I've usually just used XHTML 1.0, which can be sent as text/html. But I'm starting to move to 1.1, and need to figure out what the hell is wrong.

Thanks for the help.

Pugzly
Paranoid (IV) Inmate

From: 127.0.0.1
Insane since: Apr 2000

posted posted 07-03-2005 04:15

Okay - I got it figured out. My <html> at the beginning of the document was
<html lang="EN">

which would validate. But when I changed it to
<html xmlns="http://www.w3.org/1999/xhtml" xml:lang="en">

the problem went away and the document is now correctly displayed. I also changed the Content-type to
header('Content-type: application/xhtml+xml;charset=iso-8859-1');

I did notice that once it's served as application/xhtml+xml, the & # 1 4 9 ; doesn't display at all (it does when served as text/html). I can resolve that.
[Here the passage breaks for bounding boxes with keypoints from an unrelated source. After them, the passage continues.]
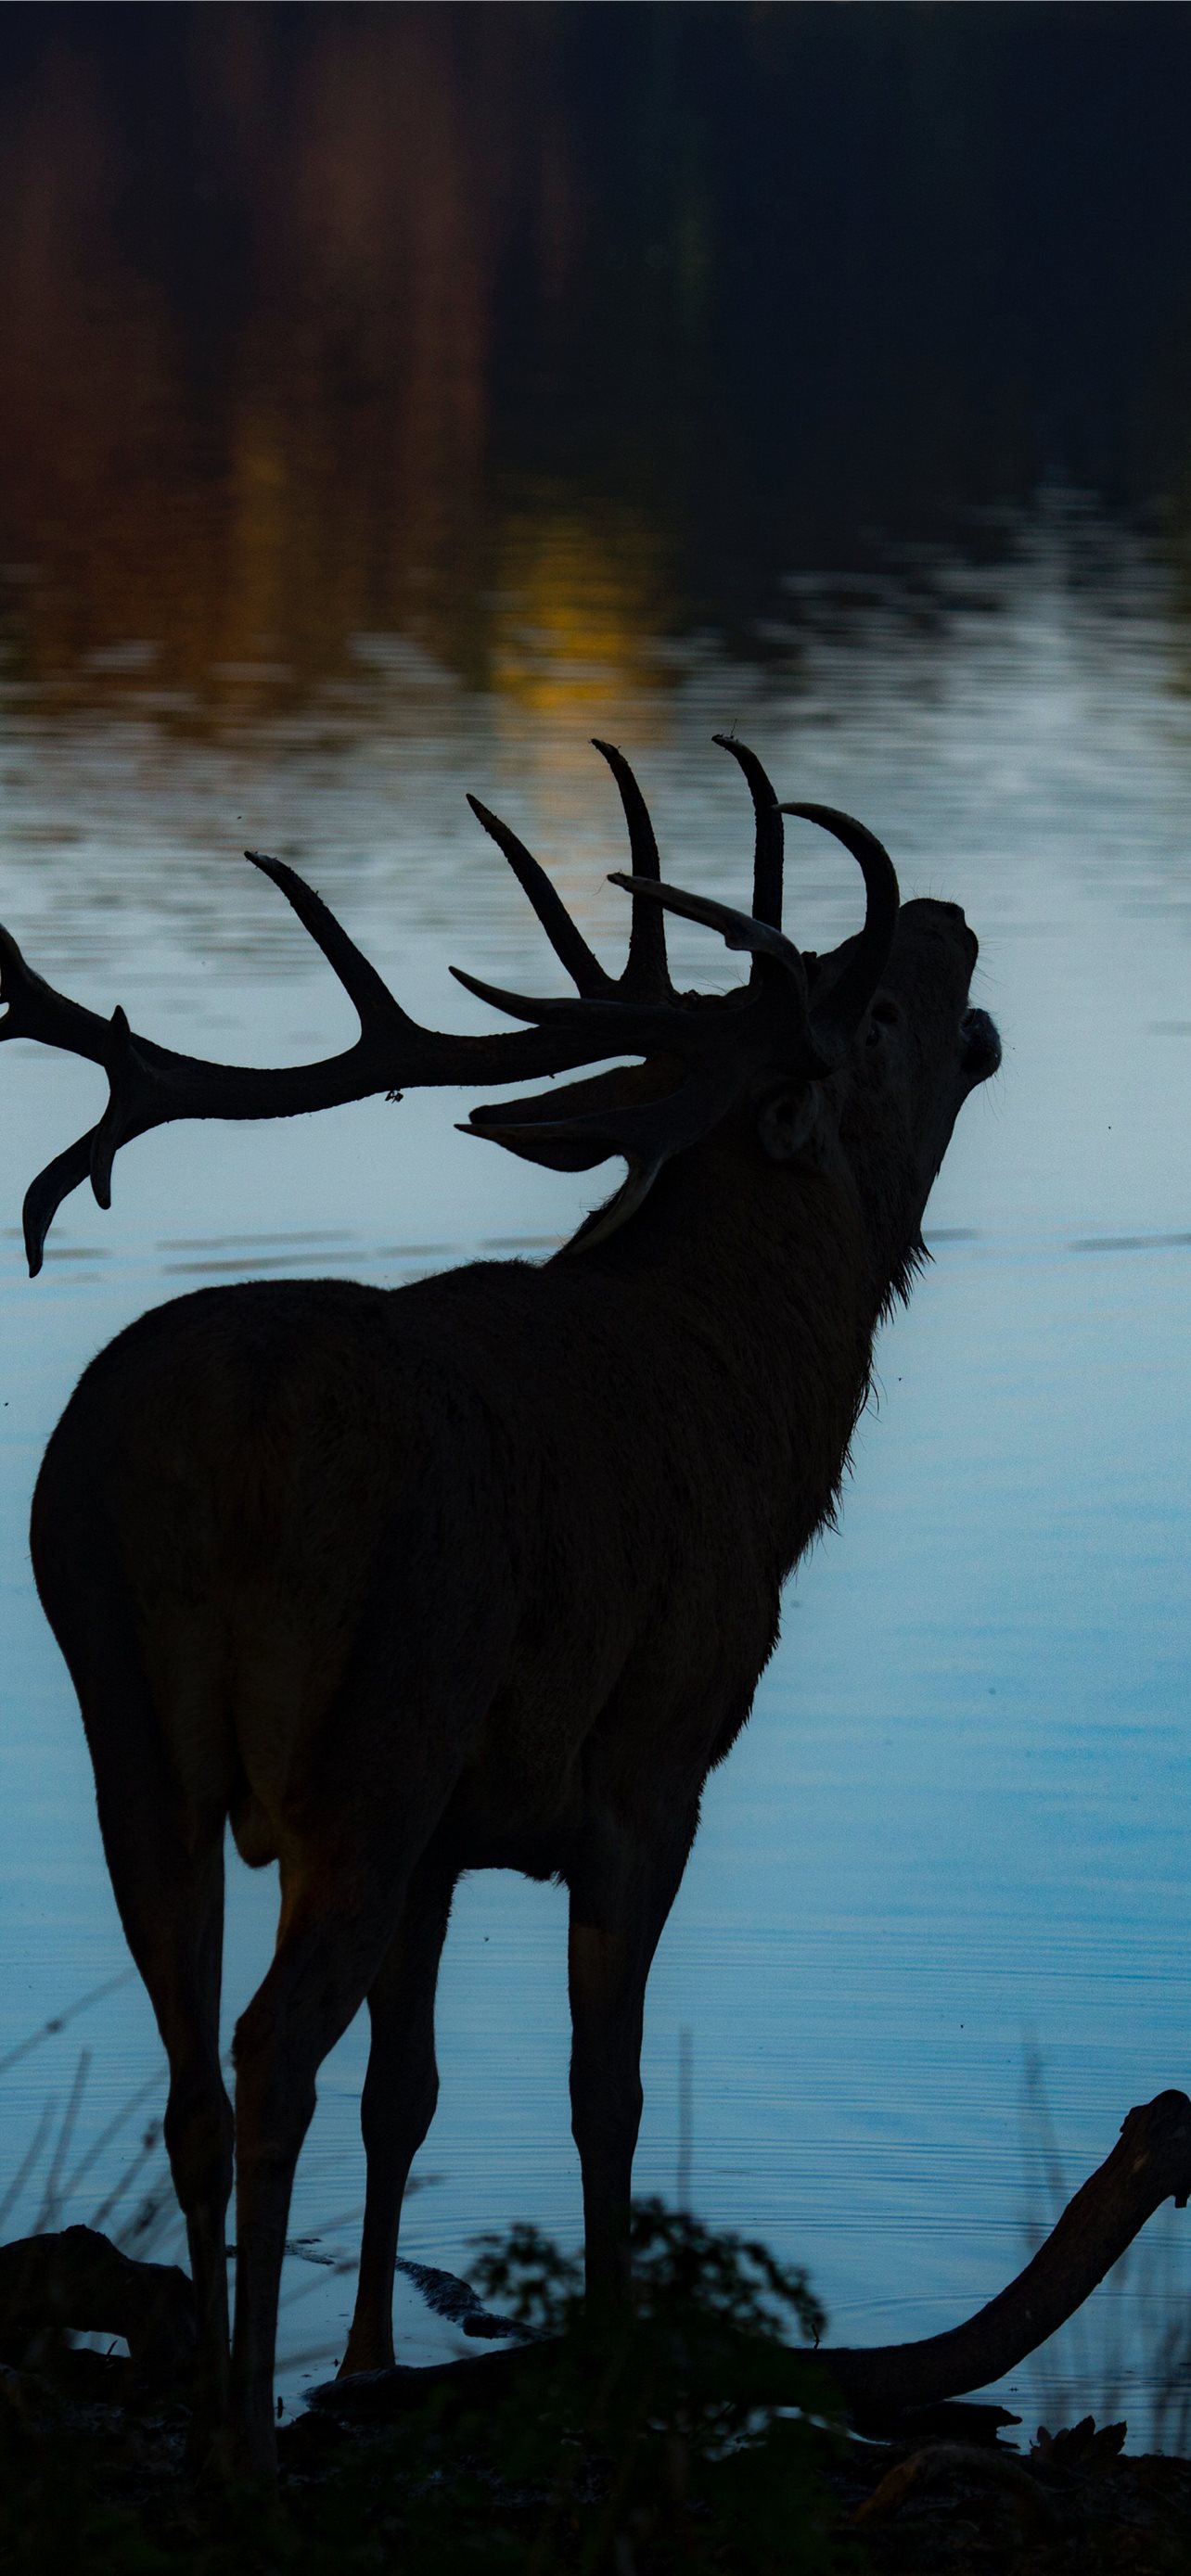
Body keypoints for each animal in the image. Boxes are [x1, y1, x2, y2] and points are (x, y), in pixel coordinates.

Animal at [0, 737, 1000, 2475]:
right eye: (871, 1003)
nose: (949, 916)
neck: (765, 1419)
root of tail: (213, 1448)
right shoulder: (653, 1757)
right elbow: (605, 2085)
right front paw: (607, 2354)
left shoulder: (458, 1829)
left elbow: (409, 2089)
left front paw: (371, 2360)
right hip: (375, 1728)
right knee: (270, 2048)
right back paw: (246, 2433)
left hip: (132, 1724)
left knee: (195, 2065)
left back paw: (215, 2399)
I did notice that when I insert an XML declaration, I get an error. If I'm just serving up XHTML, and want to adhere to 1.1 Transitional, do I need an XML declaration?

HZR
Paranoid (IV) Inmate

From: Cold Sweden
Insane since: Jul 2002

posted posted 07-03-2005 11:32
quote:
I've usually just used XHTML 1.0, which can be sent as text/html.


XHTML 1.1 can also be sent as text/html of course. Both will make no sense.

quote:
I did notice that when I insert an XML declaration, I get an error.


What error? Please provide a URI.

quote:
If I'm just serving up XHTML, and want to adhere to 1.1 Transitional, do I need an XML declaration?


Apart from the fact that there's no such thing as XHTML 1.1 Transitional: no, the XML declaration is not mandatory.

(Edited by HZR on 07-03-2005 11:32)

Pugzly
Paranoid (IV) Inmate

From: 127.0.0.1
Insane since: Apr 2000

posted posted 07-03-2005 14:46
quote:

HZR said:
XHTML 1.1 can also be sent as text/html of course. Both will make no sense.



Yes, it COULD, but WC3 says "should not", and I like to play by the rules as much as possible.

quote:

HZR said:
What error? Please provide a URI.



I resolved this. It was an error because I had PHP short_open_tag enabled. Once I disabled that, the problem went away.

quote:

HZR said:
Apart from the fact that there's no such thing as XHTML 1.1 Transitional: no, the XML declaration is not mandatory.



You are correct. I mispoke. I'm using XHTML 1.1 - no Transitional.